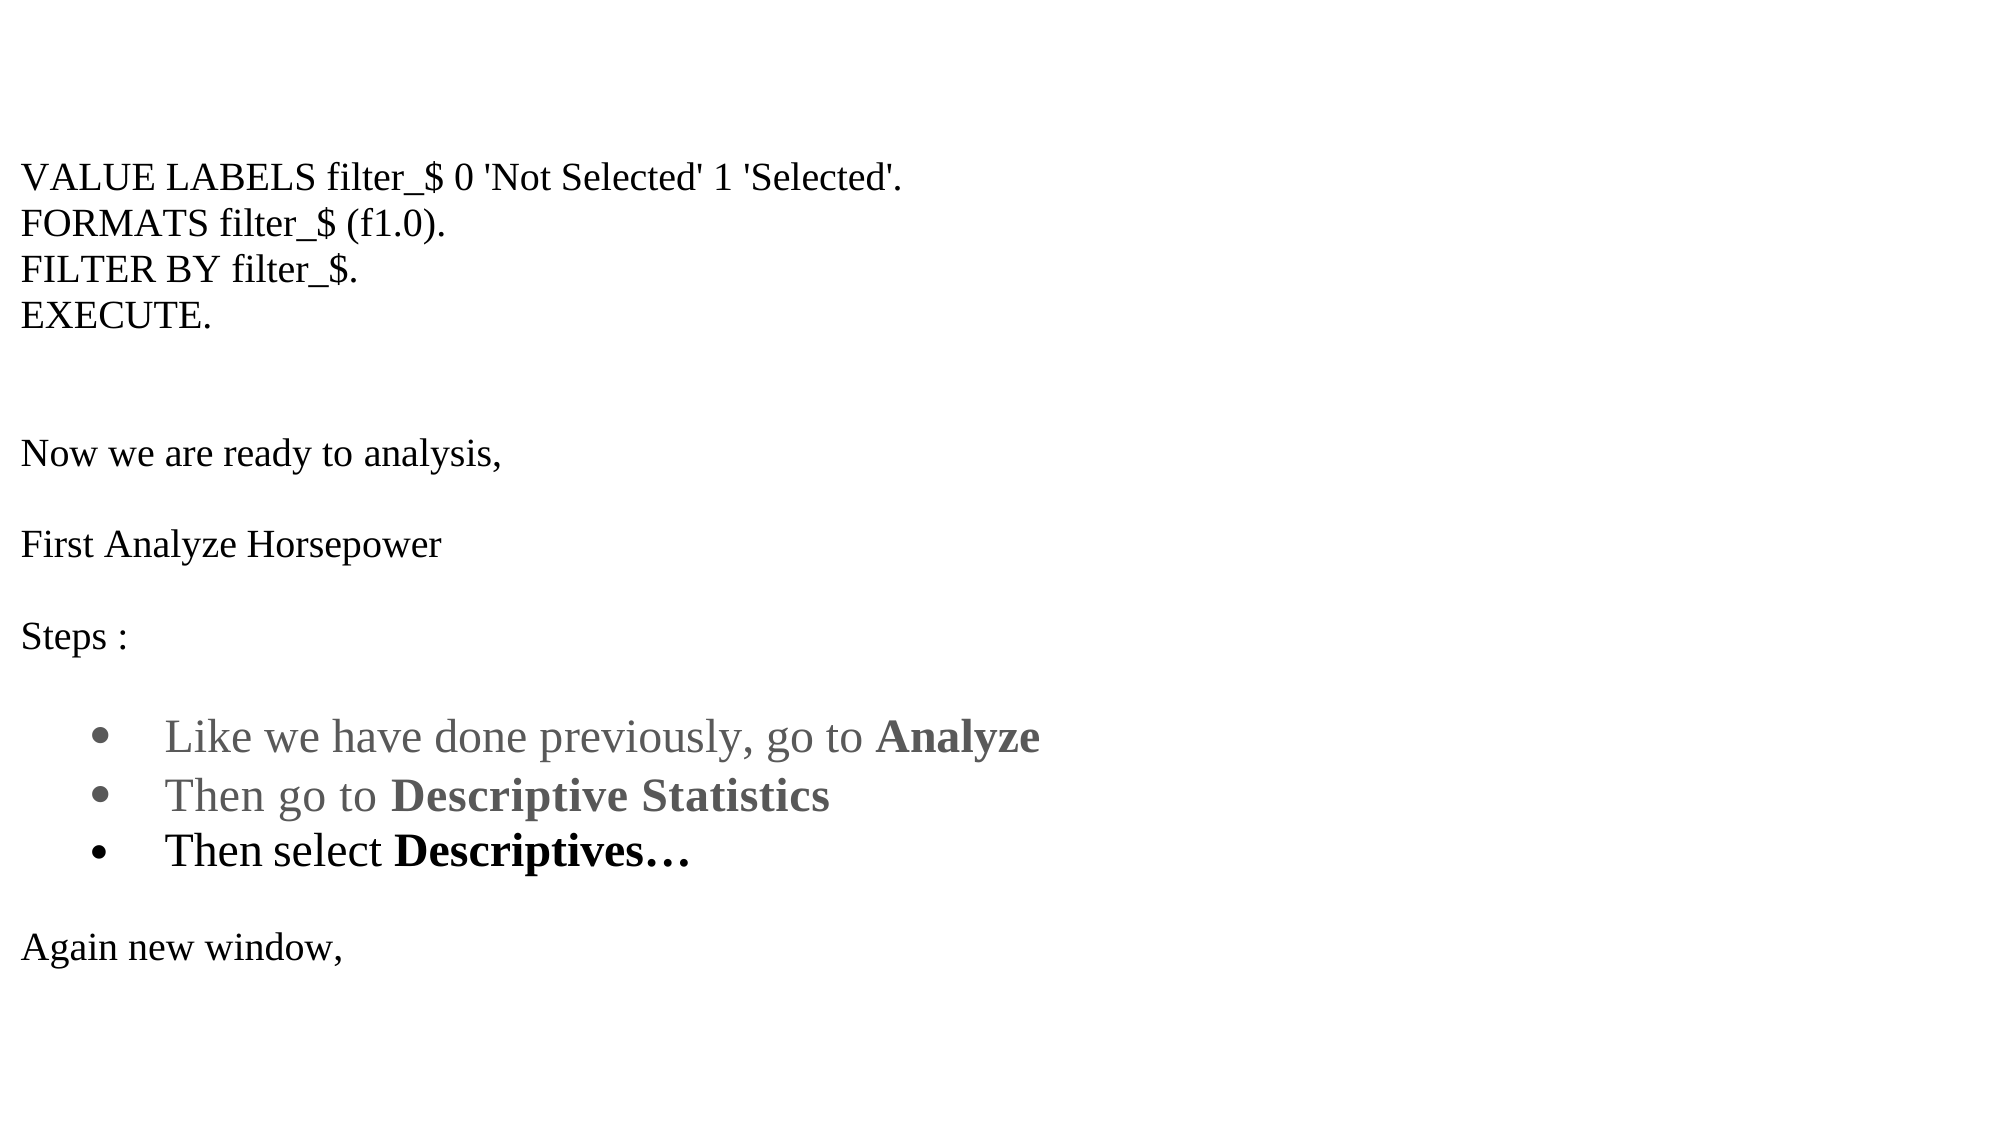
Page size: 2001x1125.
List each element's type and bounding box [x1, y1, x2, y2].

picture [20, 152, 1975, 970]
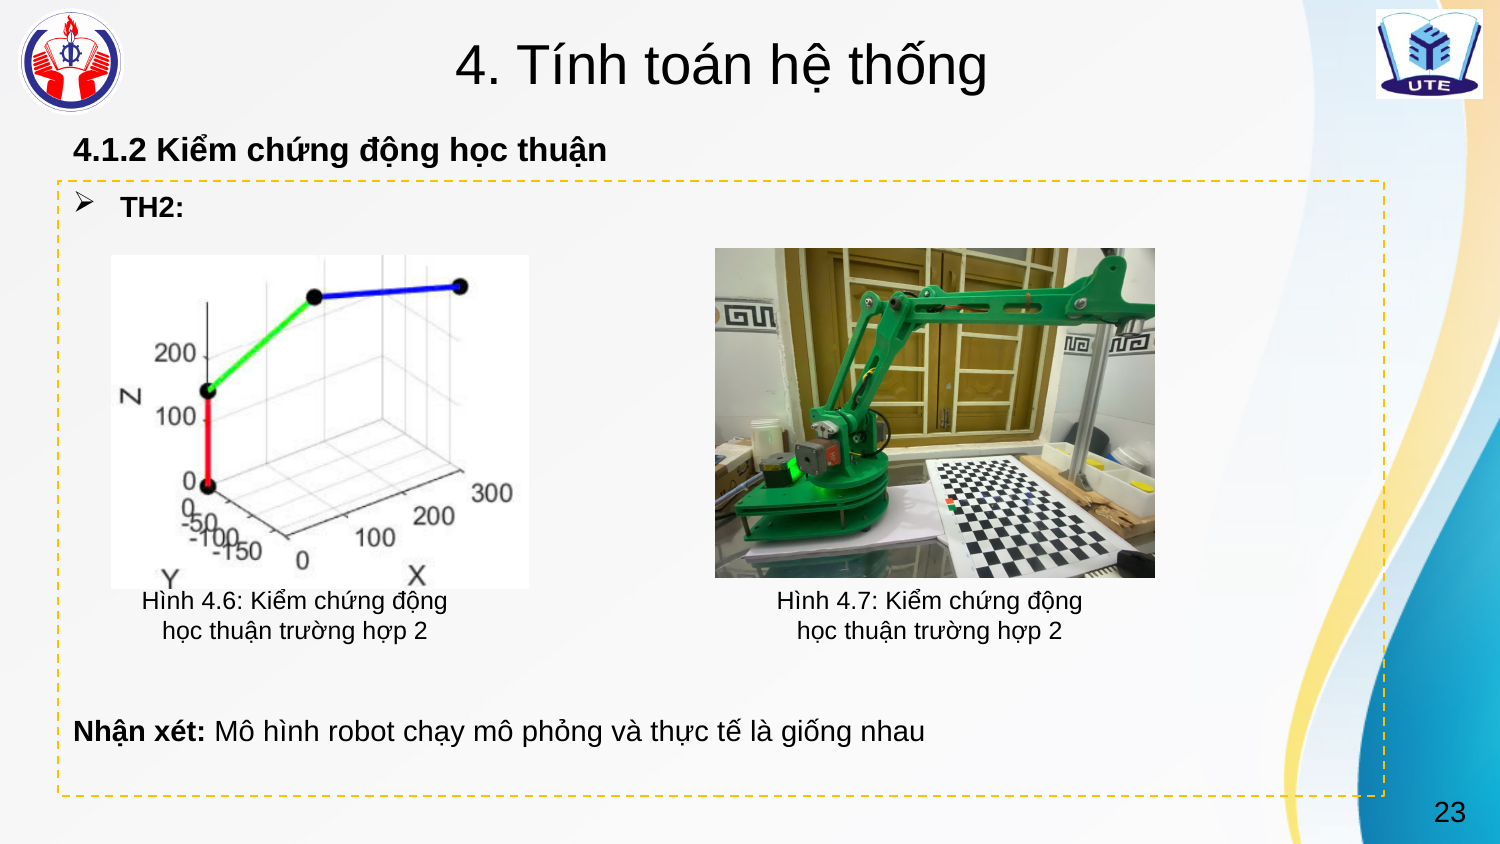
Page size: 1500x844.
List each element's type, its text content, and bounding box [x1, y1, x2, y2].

picture [0, 0, 1500, 844]
text_box 4.1.2 Kiểm chứng động học thuận [58, 100, 809, 176]
title 4. Tính toán hệ thống [434, 20, 1011, 105]
text_box Hình 4.6: Kiểm chứng động học thuận trường hợp 2 [111, 589, 480, 680]
text_box [1419, 785, 1486, 836]
text_box Hình 4.7: Kiểm chứng động học thuận trường hợp 2 [746, 578, 1115, 680]
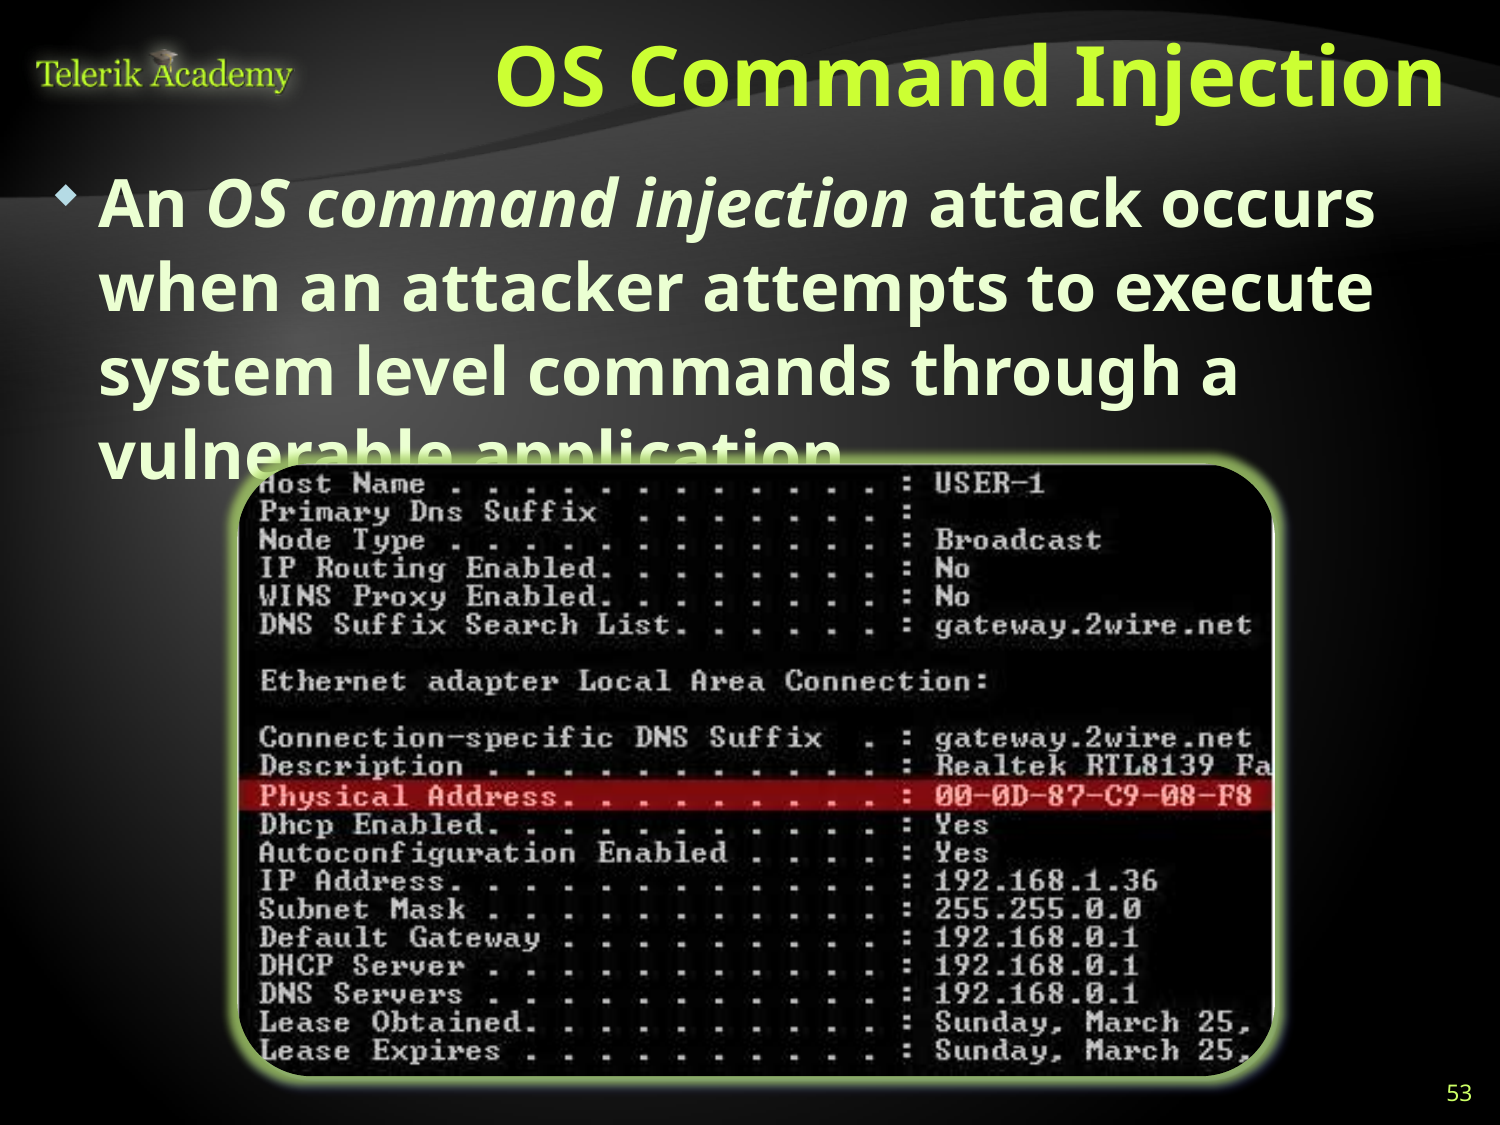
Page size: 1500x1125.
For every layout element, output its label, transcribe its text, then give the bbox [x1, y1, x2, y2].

list An OS command injection attack occurs when an attacker attempts to execute system level commands through a vulnerable application. [37, 149, 1463, 1100]
slide_number 53 [1412, 1074, 1488, 1113]
picture [0, 0, 1500, 1125]
title OS Command Injection [300, 12, 1463, 149]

· · · · ·

§ Your goal: Output each entry above word for word. The pictures stay out.

§ Written answer:
Page size: 2001x1125.
List each element's type and bounding box [x1, y1, x2, y2].

picture [20, 152, 1975, 970]
Page size: 1500x844.
List each element's type, its text content, and bounding box [x1, y1, x2, y2].

picture [0, 0, 1500, 844]
text_box 4.1.2 Kiểm chứng động học thuận [58, 100, 809, 176]
title 4. Tính toán hệ thống [434, 20, 1011, 105]
text_box Hình 4.6: Kiểm chứng động học thuận trường hợp 2 [111, 589, 480, 680]
text_box [1419, 785, 1486, 836]
text_box Hình 4.7: Kiểm chứng động học thuận trường hợp 2 [746, 578, 1115, 680]
Page size: 1500x1125.
For every layout element, output its label, transcribe its text, then give the bbox [x1, y1, x2, y2].

list An OS command injection attack occurs when an attacker attempts to execute system level commands through a vulnerable application. [37, 149, 1463, 1100]
slide_number 53 [1412, 1074, 1488, 1113]
picture [0, 0, 1500, 1125]
title OS Command Injection [300, 12, 1463, 149]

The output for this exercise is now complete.